A friend from out of state got a Kobo for Christmas. She has Windows 7 on her computer and what started out as true excitement for being able to read ebooks has turned her into a very frustrated person.

I am trying to help her via email and it's getting to me. She's not tech savvy which makes this more challenging.

The person who bought it for her got it at Borders. She said there is some kind of Borders app that she put on her computer, created an account with them and downloaded a book. But every time she tries to Sync she gets a message that it is unable to sync her account and to try again later.
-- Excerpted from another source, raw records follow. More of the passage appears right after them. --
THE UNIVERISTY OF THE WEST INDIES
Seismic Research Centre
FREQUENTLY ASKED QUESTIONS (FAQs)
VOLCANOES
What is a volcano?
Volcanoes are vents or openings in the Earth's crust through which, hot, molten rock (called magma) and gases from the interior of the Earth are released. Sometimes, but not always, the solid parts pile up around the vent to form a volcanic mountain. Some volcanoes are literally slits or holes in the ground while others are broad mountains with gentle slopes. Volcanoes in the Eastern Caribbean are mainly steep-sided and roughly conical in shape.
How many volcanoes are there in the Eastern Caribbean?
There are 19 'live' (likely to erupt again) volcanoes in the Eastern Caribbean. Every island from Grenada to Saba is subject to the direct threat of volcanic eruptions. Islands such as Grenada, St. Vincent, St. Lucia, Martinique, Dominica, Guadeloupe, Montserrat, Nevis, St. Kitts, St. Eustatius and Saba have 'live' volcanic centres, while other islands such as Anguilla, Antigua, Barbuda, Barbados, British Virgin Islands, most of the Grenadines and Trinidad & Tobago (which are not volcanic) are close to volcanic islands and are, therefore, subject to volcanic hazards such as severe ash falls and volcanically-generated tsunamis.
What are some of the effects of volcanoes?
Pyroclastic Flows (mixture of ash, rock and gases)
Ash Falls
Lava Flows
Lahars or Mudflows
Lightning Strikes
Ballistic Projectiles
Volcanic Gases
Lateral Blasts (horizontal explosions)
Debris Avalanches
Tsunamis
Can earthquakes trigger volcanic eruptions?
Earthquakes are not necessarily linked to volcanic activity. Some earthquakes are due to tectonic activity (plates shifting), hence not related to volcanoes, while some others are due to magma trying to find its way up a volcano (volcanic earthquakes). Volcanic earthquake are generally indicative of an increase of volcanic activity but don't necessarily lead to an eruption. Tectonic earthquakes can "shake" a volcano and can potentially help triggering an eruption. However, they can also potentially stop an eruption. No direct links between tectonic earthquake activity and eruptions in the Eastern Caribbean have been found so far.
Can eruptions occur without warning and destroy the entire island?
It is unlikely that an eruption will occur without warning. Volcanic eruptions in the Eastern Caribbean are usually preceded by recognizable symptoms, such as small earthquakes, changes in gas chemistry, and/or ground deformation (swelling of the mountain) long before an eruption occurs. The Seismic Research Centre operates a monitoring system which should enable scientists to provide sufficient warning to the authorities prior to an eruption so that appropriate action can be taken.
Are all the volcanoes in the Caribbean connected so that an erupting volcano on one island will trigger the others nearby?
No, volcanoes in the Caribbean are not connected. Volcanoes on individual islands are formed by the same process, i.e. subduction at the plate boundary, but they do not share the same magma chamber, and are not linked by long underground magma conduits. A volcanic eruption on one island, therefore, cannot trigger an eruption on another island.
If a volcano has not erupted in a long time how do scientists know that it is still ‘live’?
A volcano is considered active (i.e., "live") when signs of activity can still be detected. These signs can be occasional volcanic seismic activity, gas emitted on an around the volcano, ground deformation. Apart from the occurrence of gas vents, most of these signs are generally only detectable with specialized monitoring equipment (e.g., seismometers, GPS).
This has been repeating since yesterday and I'm out of ideas. People on other forums are talking about stripping DRM, using Adobe Digital Editions to do something and my head is spinning. Is it really this complicated? I have Kindles and an iPad and I download a book, drag it to the device and I'm up and running. She's not going to understand the concept of conversion or whatever. She just wants to buy books and read them with ease.

Is the Kobo somehow different? Sorry if I sound frustrated. I've been emailing back and forth all day and am just so tired.


----------



## Jeff (Oct 28, 2008)

Maybe this link will help:

http://www.kobobooks.com/happyholidays


----------



## cleee (May 15, 2009)

Thanks for the link. For some reason all I could find was a quick start guide and it wasn't very helpful. I pasted the drag and drop instructions into an email and told her to try that. Hopefully that'll work. 

Thanks again.


----------



## PG4003 (Patricia) (Jan 30, 2010)

Don't they have a customer service phone number?


----------



## cleee (May 15, 2009)

PG4003 (Patricia) said:


> Don't they have a customer service phone number?


Is that a rhetorical question? Geez, I figured with this being a board for discussing other branded ereaders that someone may have had this issue and could post how they solved it.

I also took into account that my friend is very non tech savvy and would be intimidated calling them and following spoken direction so I thought "Hey, let me ask on Kindleboards. A lot of folks there have different ereaders. Maybe this is common and someone can tell me how they solved the issue."

In any case, I was able to walk her through getting to work.


----------



## Betsy the Quilter (Oct 27, 2008)

Cleee-

I'm glad you were able to help her get it to work. 

As for asking about a customer support number, my experience has been that customer support is always worth giving a try. 

This is KindleBoards, and while yes, we do have many members with other ereaders, the number of Kobo owners hanging out here who have had problems with their reader is, naturally, likely to be very small compared to the number of people calling Kobo itself with problems.  So, it's much more likely that Kobo itself would already have an answer to this issue.

In addition, the company won't know there's a problem with their documentation that needs fixing if no one tells them.  

Even with Kindle questions, we generally recommend that people with problems call customer support.

Good job on getting your friend straightened out!

Betsy


----------



## Jeff (Oct 28, 2008)

You're so nice, Betsy.


----------



## Betsy the Quilter (Oct 27, 2008)

Ho, ho, ho.


Been meaning to tell you I like your avatar!

Betsy


----------



## Jeff (Oct 28, 2008)

Not as creative as yours.


----------